Du heilst. Spürbar. Das Jucken nervt wirklich. Um dem Ruhe zu geben, ziehe ich manchmal hauchdünne Cremelinien über dich.

Nach etwa 2 Wochen häutest du dich. Der leichte Schorf, den du gebildet hattest, verliert sich mehr und mehr. Nie reiben, immer nur trockentupfen. Oft frage ich mich, wie es die Tätowierten machen, deren Tataus an schwer erreichbaren Stellen platziert wurden.

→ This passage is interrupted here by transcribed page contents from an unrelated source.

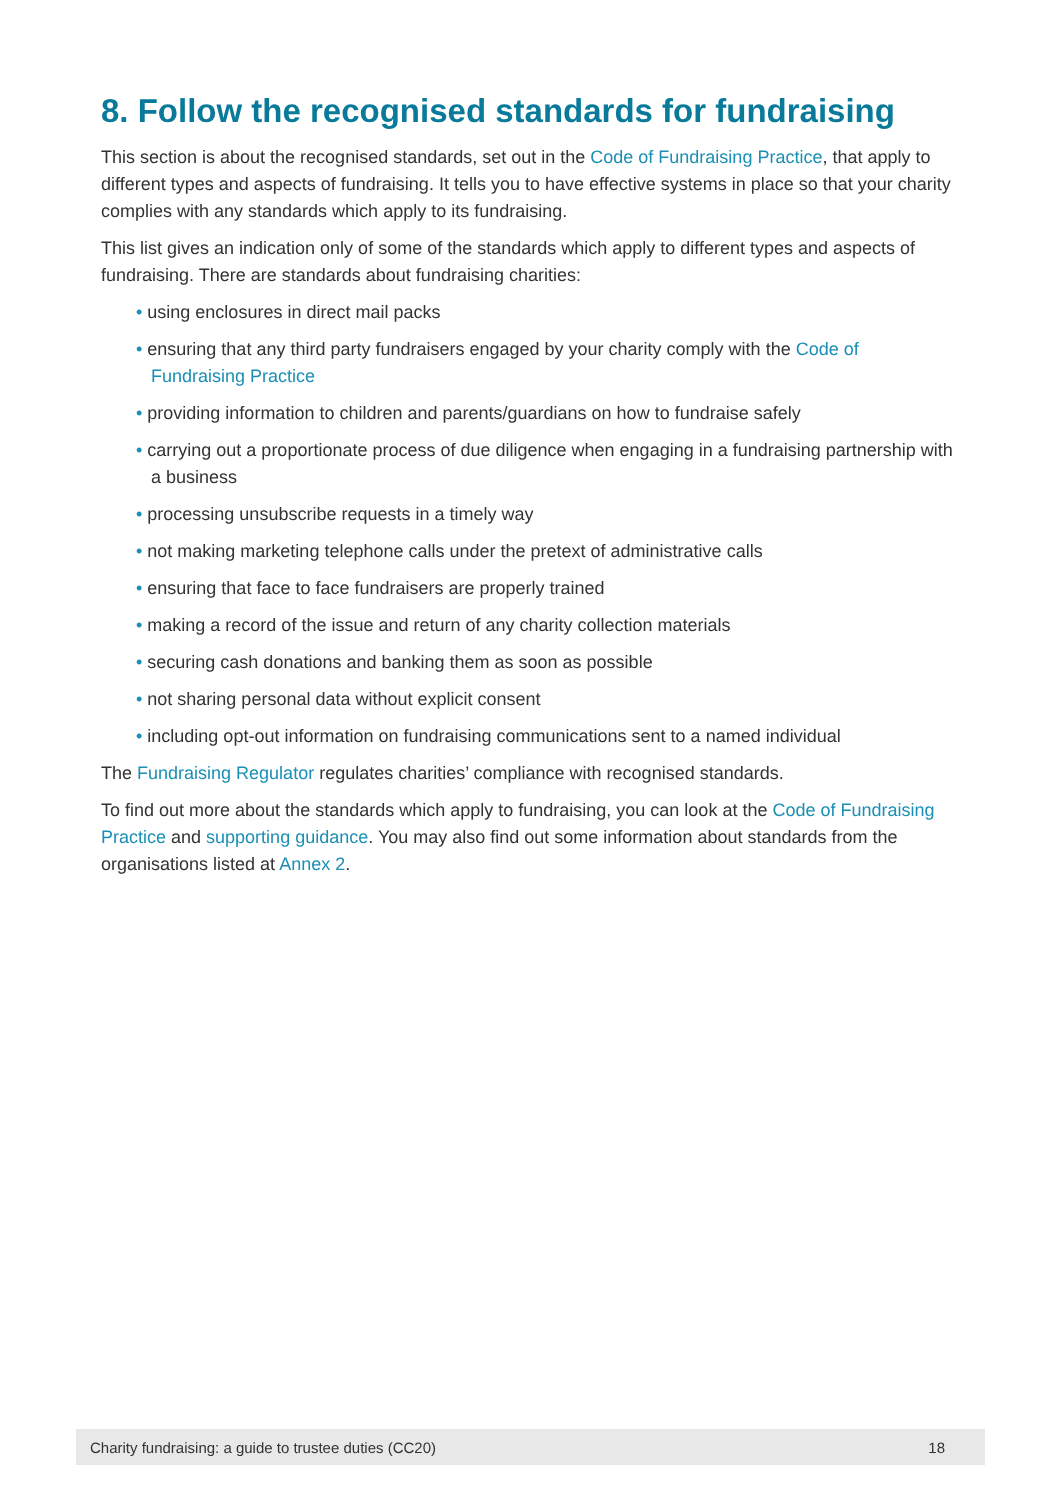8. Follow the recognised standards for fundraising
This section is about the recognised standards, set out in the Code of Fundraising Practice, that apply to different types and aspects of fundraising. It tells you to have effective systems in place so that your charity complies with any standards which apply to its fundraising.
This list gives an indication only of some of the standards which apply to different types and aspects of fundraising. There are standards about fundraising charities:
• using enclosures in direct mail packs
• ensuring that any third party fundraisers engaged by your charity comply with the Code of Fundraising Practice
• providing information to children and parents/guardians on how to fundraise safely
• carrying out a proportionate process of due diligence when engaging in a fundraising partnership with a business
• processing unsubscribe requests in a timely way
• not making marketing telephone calls under the pretext of administrative calls
• ensuring that face to face fundraisers are properly trained
• making a record of the issue and return of any charity collection materials
• securing cash donations and banking them as soon as possible
• not sharing personal data without explicit consent
• including opt-out information on fundraising communications sent to a named individual
The Fundraising Regulator regulates charities’ compliance with recognised standards.
To find out more about the standards which apply to fundraising, you can look at the Code of Fundraising Practice and supporting guidance. You may also find out some information about standards from the organisations listed at Annex 2.
Charity fundraising: a guide to trustee duties (CC20) 18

3 Wochen sind vergangen, als wir zurück zum Ort der Tat gehen. Der Kontrollblick ist gefragt. Der Traktor surrt, als ich reinkomme. Flo und Bernd sind gerade am Zusammenpacken und werfen den ersten Blick auf dich. Das „Sauber, das ist echt super geheilt.“ hört Ahab nicht. Zeit für einen Scherz. Bernd: „Alter, das geht ja gar nicht. Warst du besoffen dabei?!“ Und Flo auch: „Haiaiai.“ Ahab schreckt hoch, legt eine Pause mit dem Traktor ein, aufgeregt „Zeig mal“ – ich versuche, ernst zu bleiben, als ich dich deinem Meister ganz langsam hinstrecke. Captain Ahab atmet erleichtert auf „Ihr Schweine!“ zu den Kollegen und zu mir: „Super, da braucht man nix mehr machen. Gefällt es dir immer noch?“ – „Auf jeden Fall! Es ist perfekt und es polarisiert herrlich.“

Du bist freigegeben. Wir sind jetzt eins. Endgültig.